The new study group has drawn the opposition of senior LDP and cabinet officials. Yosano Kaoru, minister without portfolio for economic and fiscal policy, suggested that the government should issue more bonds instead of printing currency. Shirakawa Masaaki, president of the BOJ, insisted that the policy would do precisely what its proponents intend, namely undermine the credibility of his bank and the health of the currency. The heads of the LDP's factions were equally critical of the proposal, with Tsushima Yuji, the eponymous head of the Tsushima faction, likening the proposal to the enten ponzi scheme.

In other words, this is yet another policy upon which the LDP is divided and unsure of how to proceed, yet another sign of the governing party's flailing about in hope of finding some way to save itself (and Japan).

Not being an economist, I cannot say whether this group's proposal is appropriate. After years of weak domestic aggregate demand, it may be that only drastic inflation may be the only way to make Japanese spend at home — or demand less liquid assets with higher returns — no matter how politically risky it is for the LDP. Pensioners, already angry at the government, will presumably be no less angry as they watch inflation erode their fixed incomes.
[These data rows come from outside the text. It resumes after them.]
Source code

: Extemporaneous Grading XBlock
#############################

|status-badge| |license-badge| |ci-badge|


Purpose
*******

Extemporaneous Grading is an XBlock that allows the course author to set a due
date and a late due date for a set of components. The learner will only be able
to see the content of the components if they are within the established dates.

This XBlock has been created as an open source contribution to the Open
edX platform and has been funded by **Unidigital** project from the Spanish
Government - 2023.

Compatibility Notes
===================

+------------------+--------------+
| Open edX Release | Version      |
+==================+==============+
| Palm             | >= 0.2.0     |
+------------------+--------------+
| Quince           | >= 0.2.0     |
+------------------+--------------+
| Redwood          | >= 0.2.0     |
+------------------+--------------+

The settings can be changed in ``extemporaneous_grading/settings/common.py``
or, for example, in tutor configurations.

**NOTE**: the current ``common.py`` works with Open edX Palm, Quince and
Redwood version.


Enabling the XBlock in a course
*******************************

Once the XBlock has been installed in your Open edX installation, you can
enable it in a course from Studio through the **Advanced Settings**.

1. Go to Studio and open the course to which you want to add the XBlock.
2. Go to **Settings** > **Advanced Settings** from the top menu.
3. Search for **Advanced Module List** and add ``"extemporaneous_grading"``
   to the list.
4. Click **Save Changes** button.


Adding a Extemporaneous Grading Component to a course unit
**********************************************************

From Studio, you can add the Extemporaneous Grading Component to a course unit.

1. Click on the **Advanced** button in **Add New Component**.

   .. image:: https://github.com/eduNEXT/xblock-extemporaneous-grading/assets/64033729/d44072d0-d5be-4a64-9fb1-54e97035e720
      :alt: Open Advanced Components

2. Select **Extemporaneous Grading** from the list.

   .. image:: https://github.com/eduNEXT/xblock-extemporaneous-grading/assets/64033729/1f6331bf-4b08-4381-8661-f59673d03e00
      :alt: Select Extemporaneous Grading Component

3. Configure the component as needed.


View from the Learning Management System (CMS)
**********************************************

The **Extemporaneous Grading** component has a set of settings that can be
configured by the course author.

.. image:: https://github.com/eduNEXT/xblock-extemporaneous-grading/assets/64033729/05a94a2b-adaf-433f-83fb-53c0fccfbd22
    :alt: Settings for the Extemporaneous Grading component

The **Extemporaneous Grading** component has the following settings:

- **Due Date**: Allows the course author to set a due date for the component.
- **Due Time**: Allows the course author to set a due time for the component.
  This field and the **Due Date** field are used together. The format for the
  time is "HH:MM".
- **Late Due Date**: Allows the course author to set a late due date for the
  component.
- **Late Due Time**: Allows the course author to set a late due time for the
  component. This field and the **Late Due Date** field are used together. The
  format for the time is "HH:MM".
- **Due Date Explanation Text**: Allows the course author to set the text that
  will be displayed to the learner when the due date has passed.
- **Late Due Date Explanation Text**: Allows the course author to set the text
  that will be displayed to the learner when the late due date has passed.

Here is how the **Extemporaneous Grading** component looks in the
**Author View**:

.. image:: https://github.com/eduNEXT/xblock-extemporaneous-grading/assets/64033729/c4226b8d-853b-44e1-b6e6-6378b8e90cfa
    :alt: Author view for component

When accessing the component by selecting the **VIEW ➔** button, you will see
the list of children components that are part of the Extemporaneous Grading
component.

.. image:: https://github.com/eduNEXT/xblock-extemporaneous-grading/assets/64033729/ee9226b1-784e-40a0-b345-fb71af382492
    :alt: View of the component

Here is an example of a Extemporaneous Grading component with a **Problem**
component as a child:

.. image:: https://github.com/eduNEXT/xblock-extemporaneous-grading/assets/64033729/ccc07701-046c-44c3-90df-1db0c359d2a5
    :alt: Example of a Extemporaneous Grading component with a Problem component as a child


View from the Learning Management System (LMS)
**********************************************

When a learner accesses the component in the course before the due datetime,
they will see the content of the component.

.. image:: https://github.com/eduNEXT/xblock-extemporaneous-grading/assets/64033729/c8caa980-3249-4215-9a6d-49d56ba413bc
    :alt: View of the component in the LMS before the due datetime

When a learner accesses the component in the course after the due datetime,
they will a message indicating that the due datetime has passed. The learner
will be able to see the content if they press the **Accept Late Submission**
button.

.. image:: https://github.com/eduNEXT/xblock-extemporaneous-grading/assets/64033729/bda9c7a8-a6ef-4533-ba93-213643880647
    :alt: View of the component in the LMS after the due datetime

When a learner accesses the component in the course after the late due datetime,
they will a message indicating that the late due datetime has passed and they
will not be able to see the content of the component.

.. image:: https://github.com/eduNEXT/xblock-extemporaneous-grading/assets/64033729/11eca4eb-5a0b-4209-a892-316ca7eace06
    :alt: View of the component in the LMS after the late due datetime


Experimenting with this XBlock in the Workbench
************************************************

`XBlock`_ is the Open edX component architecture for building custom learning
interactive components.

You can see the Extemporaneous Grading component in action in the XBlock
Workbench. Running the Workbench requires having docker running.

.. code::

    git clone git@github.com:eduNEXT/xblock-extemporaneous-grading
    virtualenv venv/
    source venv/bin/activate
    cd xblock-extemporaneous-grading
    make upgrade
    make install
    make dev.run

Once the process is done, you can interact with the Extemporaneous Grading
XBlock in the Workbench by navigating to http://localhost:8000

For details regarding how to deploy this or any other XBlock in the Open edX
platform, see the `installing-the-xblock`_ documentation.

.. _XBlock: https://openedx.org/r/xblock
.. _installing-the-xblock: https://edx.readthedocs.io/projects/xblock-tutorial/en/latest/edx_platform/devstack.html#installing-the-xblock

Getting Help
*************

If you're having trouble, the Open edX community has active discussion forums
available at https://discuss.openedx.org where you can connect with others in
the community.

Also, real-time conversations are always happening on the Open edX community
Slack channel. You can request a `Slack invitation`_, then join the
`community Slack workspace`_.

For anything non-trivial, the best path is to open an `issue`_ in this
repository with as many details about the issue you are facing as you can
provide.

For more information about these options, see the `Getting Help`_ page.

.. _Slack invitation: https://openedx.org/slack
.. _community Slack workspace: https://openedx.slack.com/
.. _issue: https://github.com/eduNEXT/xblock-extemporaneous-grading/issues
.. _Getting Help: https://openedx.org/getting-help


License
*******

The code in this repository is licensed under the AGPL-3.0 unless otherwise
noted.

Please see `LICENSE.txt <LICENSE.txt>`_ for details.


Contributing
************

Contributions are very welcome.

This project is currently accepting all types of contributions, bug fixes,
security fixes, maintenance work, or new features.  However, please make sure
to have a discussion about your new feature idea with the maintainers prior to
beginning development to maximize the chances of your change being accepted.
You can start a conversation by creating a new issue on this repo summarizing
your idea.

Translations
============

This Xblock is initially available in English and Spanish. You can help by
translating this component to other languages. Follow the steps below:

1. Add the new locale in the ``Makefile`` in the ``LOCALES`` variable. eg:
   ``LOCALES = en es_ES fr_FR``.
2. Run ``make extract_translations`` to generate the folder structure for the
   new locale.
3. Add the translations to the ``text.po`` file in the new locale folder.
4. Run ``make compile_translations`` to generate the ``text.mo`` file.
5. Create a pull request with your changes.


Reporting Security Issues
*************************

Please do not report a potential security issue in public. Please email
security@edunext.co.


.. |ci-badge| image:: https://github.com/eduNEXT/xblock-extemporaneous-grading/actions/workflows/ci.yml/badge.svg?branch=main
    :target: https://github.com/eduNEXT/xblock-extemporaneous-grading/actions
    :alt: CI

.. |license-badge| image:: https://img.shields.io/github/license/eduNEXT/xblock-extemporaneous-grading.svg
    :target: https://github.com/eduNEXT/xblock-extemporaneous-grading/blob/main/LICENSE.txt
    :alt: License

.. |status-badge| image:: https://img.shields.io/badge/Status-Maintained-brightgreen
But however appropriate the inflationary proposal, it may be beyond the power of the Aso government to implement. Whatever legitimacy the LDP-Komeito government had is now in tatters. The prime minister's latest misstep is to call for the revision of the postal privatization scheme, the very basis of the government's parliamentary supermajority. Mr. Aso questioned whether it is appropriate to divide the postal system into four companies, and stated that now is the time to revise the privatization scheme. He blithely stated that this position is wholly unrelated to the 2005 election that gave the government its mandate. Public opinion may have changed since 2005, but to backtrack now makes a mockery of democratic legitimation. If the government wants to revert from a policy that was critical to returning the coalition to power, it should have to go to the people and ask for approval to change course. (Nakagawa Hidenao made this argument at his blog, as did DPJ member Nagashima Akihisa.)

Naturally LDP proponents of postal reform have been quick to criticize the prime minister for his naked appeal to find some issue that will rescue his sinking government. (It bears noting that Mr. Aso has spoken of preserving the quality of postal services, a major concern of the public when it comes to privatization.) Koizumi confidante Takebe Tsutomu was perhaps the most succinct in his criticism: "What nonsense! I wish he would be more discrete in his speech."

In short, the prime minister is gradually losing whatever ability he has to rally his party and the public to an agenda. He is incapable of setting priorities or taking decisive action. The halls of power echo with rumors of plots to unseat him.

It is unlikely that this shiftless prime minister is capable of deciding on so risky and decisive a policy as proposed by the new league.

This prime minister, his party, and his government are bereft of authority and legitimacy — and they appear determined to drag Japan into the abyss with them.

As MTC so eloquently observes, hopefully Secretary Clinton will take heed of the stench of decay when she visits Japan later this month.